Of the 1.9 million Nigerians infected with HIV, 1,619,133 are receiving treatment, the National AIDS Control Agency said.

This was announced by NACA Director General Dr Gambo Aliyu at a press conference marking World AIDS Day in Abuja on Thursday under the theme “Ending AIDS with Equality: Equal Access to Treatment and Prevention Services”.

Dr. Aliyu said that this year’s WAD aims to promote equal access to marginalized populations among disadvantaged and key affected populations by removing economic, social, cultural and legal barriers to HIV prevention services for vulnerable HIV-infected populations.

HIV is a virus that attacks the body’s immune system and, if left untreated, can cause Acquired Immune Deficiency Syndrome.

WAD is celebrated annually on December 1st to raise awareness, honor those who have passed and celebrate victories such as increased access to curative and preventive services.

Aliyu said: “Nigeria’s success story can be seen in the dramatic reduction in HIV prevalence from 3.4% in 2017 to 1.3% in 2018.

“As of the end of September 2022, we have 1,619,133 people in treatment, a significant jump from 838,020 in 2017. We have grown from 251 treatment sites in 2007 to 2,262 in 2020.

“Numbers of new HIV infections gradually decreased from 103,404 in 2019 to 92,323 in 2021. Key population treatment centers also increased significantly from 10 sites in 2017, increasing coverage from 16,147 to 118 in 2021 , covering more than 221,010 people.”

He added that before COVID-19 there were 27 molecular laboratory testing sites, but now it is being tested at more than 100 molecular testing sites where the virus can be monitored for prevention and treatment purposes.

“Through our Alignment 2.0, HIV prevention and treatment is shifting ownership to the states while ensuring continued partnership and donor support.
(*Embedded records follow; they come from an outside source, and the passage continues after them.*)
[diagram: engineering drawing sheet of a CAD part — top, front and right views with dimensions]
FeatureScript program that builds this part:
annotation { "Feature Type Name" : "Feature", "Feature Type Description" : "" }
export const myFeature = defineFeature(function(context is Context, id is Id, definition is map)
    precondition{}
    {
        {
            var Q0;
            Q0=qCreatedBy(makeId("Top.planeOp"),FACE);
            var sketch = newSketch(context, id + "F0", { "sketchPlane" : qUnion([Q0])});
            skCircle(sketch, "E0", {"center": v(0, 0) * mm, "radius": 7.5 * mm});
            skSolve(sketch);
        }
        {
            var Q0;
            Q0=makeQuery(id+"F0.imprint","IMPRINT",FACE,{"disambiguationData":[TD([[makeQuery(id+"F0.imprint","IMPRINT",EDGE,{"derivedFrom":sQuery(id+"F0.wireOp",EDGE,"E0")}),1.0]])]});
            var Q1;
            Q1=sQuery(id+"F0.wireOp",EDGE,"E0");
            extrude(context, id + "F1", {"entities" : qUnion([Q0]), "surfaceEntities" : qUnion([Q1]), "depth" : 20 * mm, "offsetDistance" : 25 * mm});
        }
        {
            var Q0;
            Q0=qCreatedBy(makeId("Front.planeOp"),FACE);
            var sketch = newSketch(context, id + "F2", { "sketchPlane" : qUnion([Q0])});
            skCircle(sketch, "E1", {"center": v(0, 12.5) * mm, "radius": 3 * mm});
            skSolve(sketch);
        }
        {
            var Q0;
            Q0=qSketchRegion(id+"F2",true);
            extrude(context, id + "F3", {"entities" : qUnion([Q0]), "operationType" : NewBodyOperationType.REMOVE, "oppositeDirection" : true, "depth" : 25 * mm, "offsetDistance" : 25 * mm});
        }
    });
“The launch of the N62 billion Nigeria Trust Fund is another step towards continued national level funding and ownership of national responses.

“While we maintain the control of the epidemic achieved to date, there will be an increased focus on ensuring that the availability, quality and applicability of HIV treatment, testing and prevention services are improved so that everyone can receive good services.

“Access to prevention, treatment, care and support services will be enhanced for hard-to-reach populations, especially those in conflict-affected communities,” he noted.

For her part, Dr Akudo Ikpeazu, National Coordinator of the National AIDS, Sexually Transmitted Infection Control and Hepatitis Program at the Federal Ministry of Health, said there was a need to address the inequalities that stand in the way of ending the epidemic.

“Today, we have 90 percent of people living with HIV who know their status, 98 percent of us who know their HIV treatment status, and 95 percent who are virally suppressed after treatment,” she said.

“Despite providing free treatment services today, we still have a small number of children under the age of 15 living with HIV who are having difficulty finding and receiving treatment. For children, we have the same statistics as we do for adults, 34%( HIV-infected people who knew their status), 100% of those who knew they were on treatment, and 81% of those who knew they were on treatment had achieved viral suppression.

“We need equal access to essential services, especially for children, pregnant women, key populations and their partners. To do this, we must address and remove all structural barriers that negatively impact access to services in a coherent manner.

“We’ve made some concrete progress this year in addressing these issues of access, including mapping PMTCT to identify all the places where pregnant women access delivery services to find pregnant women with HIV.

“Based on the findings, we are working to expand our service locations from the current 6,000 locations to approximately 40,000 locations in 36 states and the FCT. Our goal is to find all pregnant women and test all of them to ensure that all positive Everyone gets treatment, and making sure we’re able to report every mother who gets tested and gets treated.”

Furthermore, globally, the number of new HIV infections fell by about 32 percent and AIDS-related deaths fell by about 52 percent because they were tested and treated, said Dr Leo Zekeng, UNAIDS country director, can lead a normal life.

“We are here today to remind ourselves that AIDS is still an unfinished business. As of last year, 36 million people died from AIDS and we still have 38 million adults and children living with HIV/AIDS. So, it’s an unfinished business ,” Zeken pointed out.